Würde gerade eine konservative Partei in sich gehen: Warum sehen wir die Frau so gerne in der Rolle als Mutter, ja Hausfrau und wundern uns dann darüber, dass Frauen überwiegend Teilzeit arbeiten? Ist das nicht inkonsequent bei einem solchen Rollenbild? Oder: Worauf haben wir in all den Jahren, in denen wir schon mitregieren, im Steuersystem vergessen, dass Anreize für Mehrarbeit fehlen? Und so weiter und so fort.

Unterm Strich bleibt ein böser Verdacht: Bei Teilzeit geht es nicht um die Sache. Es geht darum, abzulenken und gesellschaftliche Konflikte zu schüren. Konkret: Dafür, dass das Budget aus dem Ruder gelaufen ist und Österreich auch in Bezug auf Wirtschaftsleistung und Teuerung zurückfällt im europäischen Vergleich, können Teilzeit-Beschäftige so gut wie nichts. Genauso wenig wie dafür, dass eine Masse eher nur weitere Verschlechterungen erwartet in den kommenden Jahren.

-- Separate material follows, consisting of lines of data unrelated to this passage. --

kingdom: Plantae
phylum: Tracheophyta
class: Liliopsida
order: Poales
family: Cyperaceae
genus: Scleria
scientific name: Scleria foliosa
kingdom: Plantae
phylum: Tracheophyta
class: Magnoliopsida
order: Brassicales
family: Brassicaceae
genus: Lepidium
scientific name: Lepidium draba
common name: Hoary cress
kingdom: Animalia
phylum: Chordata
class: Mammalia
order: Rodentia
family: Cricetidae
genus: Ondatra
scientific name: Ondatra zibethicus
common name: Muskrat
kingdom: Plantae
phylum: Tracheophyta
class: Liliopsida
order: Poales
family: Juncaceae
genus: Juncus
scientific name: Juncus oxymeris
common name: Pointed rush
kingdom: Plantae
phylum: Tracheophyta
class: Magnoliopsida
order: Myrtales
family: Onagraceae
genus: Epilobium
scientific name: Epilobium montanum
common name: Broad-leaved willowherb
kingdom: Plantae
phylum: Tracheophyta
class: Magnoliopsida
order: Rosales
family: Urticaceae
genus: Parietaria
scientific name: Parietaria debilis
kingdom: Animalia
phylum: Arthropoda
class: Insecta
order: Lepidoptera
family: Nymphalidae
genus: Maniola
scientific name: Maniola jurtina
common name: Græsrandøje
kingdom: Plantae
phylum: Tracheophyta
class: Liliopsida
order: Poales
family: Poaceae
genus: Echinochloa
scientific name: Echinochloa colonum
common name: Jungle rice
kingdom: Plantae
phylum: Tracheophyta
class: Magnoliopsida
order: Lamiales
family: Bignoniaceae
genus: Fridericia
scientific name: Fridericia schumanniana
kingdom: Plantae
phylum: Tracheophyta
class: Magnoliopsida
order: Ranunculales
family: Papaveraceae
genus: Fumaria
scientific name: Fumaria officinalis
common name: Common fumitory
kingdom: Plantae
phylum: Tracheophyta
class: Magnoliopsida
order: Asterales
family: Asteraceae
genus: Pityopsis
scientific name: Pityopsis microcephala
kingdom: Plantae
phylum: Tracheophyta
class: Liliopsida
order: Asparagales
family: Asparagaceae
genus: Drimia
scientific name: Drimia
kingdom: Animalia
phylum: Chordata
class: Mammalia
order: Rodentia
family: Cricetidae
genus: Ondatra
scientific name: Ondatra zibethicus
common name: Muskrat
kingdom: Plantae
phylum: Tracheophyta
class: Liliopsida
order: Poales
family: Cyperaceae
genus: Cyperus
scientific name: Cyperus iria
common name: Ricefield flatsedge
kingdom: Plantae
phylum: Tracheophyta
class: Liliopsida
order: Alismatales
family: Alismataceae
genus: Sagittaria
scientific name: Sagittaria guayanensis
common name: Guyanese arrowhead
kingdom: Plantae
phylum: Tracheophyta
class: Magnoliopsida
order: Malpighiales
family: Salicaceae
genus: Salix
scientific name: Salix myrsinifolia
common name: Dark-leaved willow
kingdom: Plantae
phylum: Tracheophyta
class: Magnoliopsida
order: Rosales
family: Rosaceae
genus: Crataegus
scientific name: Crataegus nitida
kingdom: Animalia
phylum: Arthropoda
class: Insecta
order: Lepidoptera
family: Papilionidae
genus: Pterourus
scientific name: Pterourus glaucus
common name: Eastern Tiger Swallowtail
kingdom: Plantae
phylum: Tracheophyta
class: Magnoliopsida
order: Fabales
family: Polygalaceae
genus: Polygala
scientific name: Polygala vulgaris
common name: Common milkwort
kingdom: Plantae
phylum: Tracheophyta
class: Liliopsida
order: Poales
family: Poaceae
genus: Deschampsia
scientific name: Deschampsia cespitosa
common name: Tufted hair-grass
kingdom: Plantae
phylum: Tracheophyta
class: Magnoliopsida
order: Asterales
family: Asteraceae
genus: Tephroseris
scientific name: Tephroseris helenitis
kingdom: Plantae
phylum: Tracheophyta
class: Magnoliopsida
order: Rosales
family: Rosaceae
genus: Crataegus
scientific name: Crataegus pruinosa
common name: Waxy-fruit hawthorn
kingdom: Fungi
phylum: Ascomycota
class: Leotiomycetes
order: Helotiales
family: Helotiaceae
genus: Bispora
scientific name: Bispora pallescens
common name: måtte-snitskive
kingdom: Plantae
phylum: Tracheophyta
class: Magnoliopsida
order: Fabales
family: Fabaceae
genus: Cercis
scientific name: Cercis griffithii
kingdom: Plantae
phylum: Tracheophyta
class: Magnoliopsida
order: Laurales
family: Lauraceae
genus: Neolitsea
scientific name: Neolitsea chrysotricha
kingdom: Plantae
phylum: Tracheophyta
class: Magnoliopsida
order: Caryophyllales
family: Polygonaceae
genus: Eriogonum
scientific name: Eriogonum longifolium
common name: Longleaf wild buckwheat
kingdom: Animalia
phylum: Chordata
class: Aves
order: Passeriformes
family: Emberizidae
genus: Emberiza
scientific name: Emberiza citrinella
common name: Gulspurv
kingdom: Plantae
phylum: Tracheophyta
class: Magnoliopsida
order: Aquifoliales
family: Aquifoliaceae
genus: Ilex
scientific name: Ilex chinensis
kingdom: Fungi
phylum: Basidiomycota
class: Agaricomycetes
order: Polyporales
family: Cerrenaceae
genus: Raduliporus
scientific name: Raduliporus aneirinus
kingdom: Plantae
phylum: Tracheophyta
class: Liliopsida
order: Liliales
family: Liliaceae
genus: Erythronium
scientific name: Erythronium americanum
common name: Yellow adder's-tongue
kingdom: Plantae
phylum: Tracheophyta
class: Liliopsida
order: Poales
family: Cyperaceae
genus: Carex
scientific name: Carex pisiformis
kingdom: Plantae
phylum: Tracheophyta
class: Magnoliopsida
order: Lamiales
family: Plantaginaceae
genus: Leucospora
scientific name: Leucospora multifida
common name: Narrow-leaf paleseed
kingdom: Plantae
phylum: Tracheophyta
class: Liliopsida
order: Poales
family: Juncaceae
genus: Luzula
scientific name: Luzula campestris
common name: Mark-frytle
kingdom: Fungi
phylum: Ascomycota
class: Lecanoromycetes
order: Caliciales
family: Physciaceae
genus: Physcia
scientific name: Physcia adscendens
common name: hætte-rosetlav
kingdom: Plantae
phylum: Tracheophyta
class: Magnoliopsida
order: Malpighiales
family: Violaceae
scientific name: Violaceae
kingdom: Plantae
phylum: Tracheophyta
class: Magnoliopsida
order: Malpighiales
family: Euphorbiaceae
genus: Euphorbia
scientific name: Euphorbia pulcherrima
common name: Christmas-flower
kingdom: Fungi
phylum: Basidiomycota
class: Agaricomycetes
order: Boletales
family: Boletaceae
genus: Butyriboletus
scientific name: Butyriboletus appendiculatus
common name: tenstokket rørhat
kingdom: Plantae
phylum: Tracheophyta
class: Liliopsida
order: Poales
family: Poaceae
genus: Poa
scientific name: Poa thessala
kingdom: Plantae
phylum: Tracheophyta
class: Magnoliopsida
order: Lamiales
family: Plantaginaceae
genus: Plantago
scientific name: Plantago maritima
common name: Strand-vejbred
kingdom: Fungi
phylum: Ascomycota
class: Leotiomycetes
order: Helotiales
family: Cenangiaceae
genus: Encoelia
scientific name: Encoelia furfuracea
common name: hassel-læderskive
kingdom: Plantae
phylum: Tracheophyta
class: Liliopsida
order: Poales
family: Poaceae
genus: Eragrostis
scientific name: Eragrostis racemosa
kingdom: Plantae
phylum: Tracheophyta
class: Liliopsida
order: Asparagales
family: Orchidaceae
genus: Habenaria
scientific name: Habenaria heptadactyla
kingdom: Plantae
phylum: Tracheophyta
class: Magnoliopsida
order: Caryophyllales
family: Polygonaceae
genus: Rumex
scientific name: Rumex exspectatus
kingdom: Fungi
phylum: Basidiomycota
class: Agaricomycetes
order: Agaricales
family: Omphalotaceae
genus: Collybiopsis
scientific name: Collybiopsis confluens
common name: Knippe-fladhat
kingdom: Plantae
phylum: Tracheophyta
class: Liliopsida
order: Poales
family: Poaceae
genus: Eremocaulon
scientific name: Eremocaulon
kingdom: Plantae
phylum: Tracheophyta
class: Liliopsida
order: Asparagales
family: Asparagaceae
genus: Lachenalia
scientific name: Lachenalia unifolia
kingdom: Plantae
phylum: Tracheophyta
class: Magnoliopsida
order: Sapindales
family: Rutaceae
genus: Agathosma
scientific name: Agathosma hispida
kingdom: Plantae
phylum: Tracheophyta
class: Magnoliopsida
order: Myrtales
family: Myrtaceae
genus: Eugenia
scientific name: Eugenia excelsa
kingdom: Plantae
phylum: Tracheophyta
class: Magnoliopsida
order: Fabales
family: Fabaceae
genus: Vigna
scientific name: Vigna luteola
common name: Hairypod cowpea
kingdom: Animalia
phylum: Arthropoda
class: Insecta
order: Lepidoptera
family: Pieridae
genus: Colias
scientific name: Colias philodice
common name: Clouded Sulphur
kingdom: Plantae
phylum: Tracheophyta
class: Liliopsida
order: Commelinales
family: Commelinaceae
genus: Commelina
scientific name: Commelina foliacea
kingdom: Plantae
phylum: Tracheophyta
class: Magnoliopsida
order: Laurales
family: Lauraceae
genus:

Teilzeitbeschäftigte sind die Sündenböcke: Mikl-Leitner und ihresgleichen weisen so jede Verantwortung für die missliche Entwicklung von sich. Und sie leiten den Unmut aller, die in der Früh aufstehen und sich zu den Normalos zählen, um – an ihrer Lage sollen demnach Teilzeitbeschäftigte schuld sein.